Gov. Terry McAuliffe of Virginia signed HB 1458 into law this April. Designed to increase access to naloxone for opioid users and their families, the new legislation makes pharmacists an additional access point.
Virginia is among 24 states with either active legislation or proposed legislation to give pharmacists some level of authority to dispense naloxone at their discretion. Additional states may soon follow suit. In July, FDA hosted experts from health care, academia, government, industry, and patient advocacy groups at a scientific session to discuss issues related to naloxone access and uptake. Presentations on the current and future role for pharmacists were met with enthusiasm. Nationwide, public health experts are engaged in an ongoing dialogue on how to optimize naloxone use to prevent opioid deaths. Increasingly, pharmacists are gaining recognition for the part they can play in this public health issue.
“The public certainly looks at a pharmacist as a vital first line for health care, not just for cough and cold, but in emergency situations as well,” said Timothy Musselman, PharmD, Executive Director of the Virginia Pharmacists Association.
Pharmacists’ authority to dispense naloxone without a prescription varies by state. In Virginia, pharmacists who want to stock and dispense the drug must have a signed standing order from a prescriber. Pharmacists can dispense naloxone in accordance with protocol and under conditions described in the order.
“The standing order could be written broadly to allow a pharmacist to dispense naloxone to anyone who requests it or to anyone who is at risk of overdose,” said Caroline Juran, BSPharm, Executive Director of the Virginia Board of Pharmacy.
In many cases, an opioid or heroin user’s loved one requests naloxone to keep on hand in case of an overdose. In Virginia, people who accept the medication must receive counseling from the pharmacist or complete the Virginia Department of Behavioral Health and Developmental Services’ naloxone education program.
“The majority of opioid overdoses are witnessed,” said Jeffrey Bratberg, PharmD, BCPS, Clinical Professor at the University of Rhode Island College of Pharmacy. “It’s about getting the people in that household to recognize the signs of overdose and equipping them to [administer naloxone].”
Prescription opioid overdoses killed 16,235 people in 2013. Heroin overdose killed another 8,257. Overdoses can be accidental and the result of legitimately obtained prescription drugs, or the result of abuse of prescription opioids or heroin.

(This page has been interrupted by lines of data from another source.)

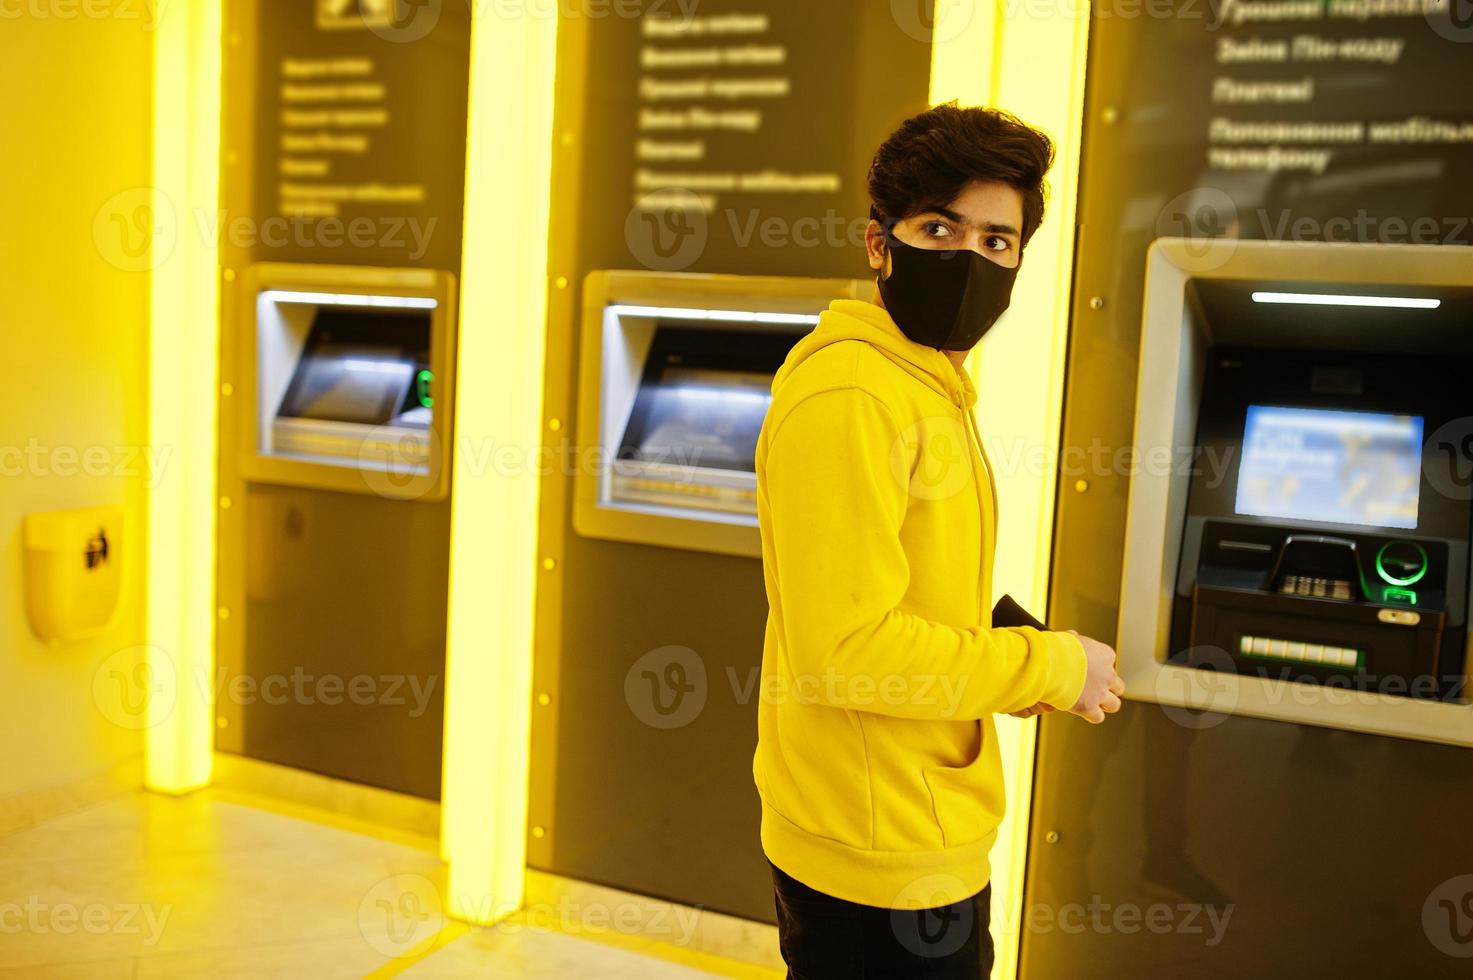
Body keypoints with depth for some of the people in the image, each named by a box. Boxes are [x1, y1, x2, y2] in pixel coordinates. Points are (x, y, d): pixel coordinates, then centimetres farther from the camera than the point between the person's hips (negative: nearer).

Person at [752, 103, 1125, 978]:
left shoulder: (931, 387, 11)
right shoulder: (848, 396, -21)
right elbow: (847, 648, -26)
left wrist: (1030, 665, 3)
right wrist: (1051, 667, -15)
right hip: (886, 869, -9)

When administered in time, naloxone can stop the effects of these drugs and prevent death.
A survey of 136 organizations that provide naloxone kits and training to laypeople found that, from 1996 to 2014, the organizations distributed 152,283 naloxone kits, which reversed at least 26,463 overdoses. The World Health Organization recommends that people likely to witness an overdose have access to naloxone and training in its proper use. Pharmacists know and have relationships with patients or their family members who pick up opioid prescriptions. Legislation that makes pharmacists a point of access for naloxone allows them to play a key role in a growing public health concern.
“Allowing pharmacists to dispense naloxone pursuant to a standing order will potentially increase access to naloxone, prevent unnecessary deaths, and provide an opportunity for patients to receive appropriate treatment,” said Juran.
While many states authorize pharmacists to stock and dispense naloxone at their discretion, that doesn’t mean that pharmacists will. A number of barriers remain.
At the recent FDA scientific session on naloxone, pharmacists expressed concern about the time and cost involved in certifications required in their states. Others acknowledged that dispensing naloxone in their pharmacies is a challenge because the time required for counseling may not be billable.
Stigma is also a significant barrier. It not only keeps patients and families from picking up naloxone prescriptions, but it also keeps some pharmacists from filling them. Similar to initial reactions to needle exchange programs, critics of naloxone programs believe the antidote will only increase drug use.
“That isn’t the public health perspective at all,” said Krystalyn K. Weaver, PharmD, Director of Policy and State Relations for the National Alliance of State Pharmacy Associations. Weaver presented at the FDA meeting.
“We need more education about how naloxone is saving lives,” she said. “It’s a ‘first do no harm’ perspective. We need to let people live long enough to get to rehab someday.”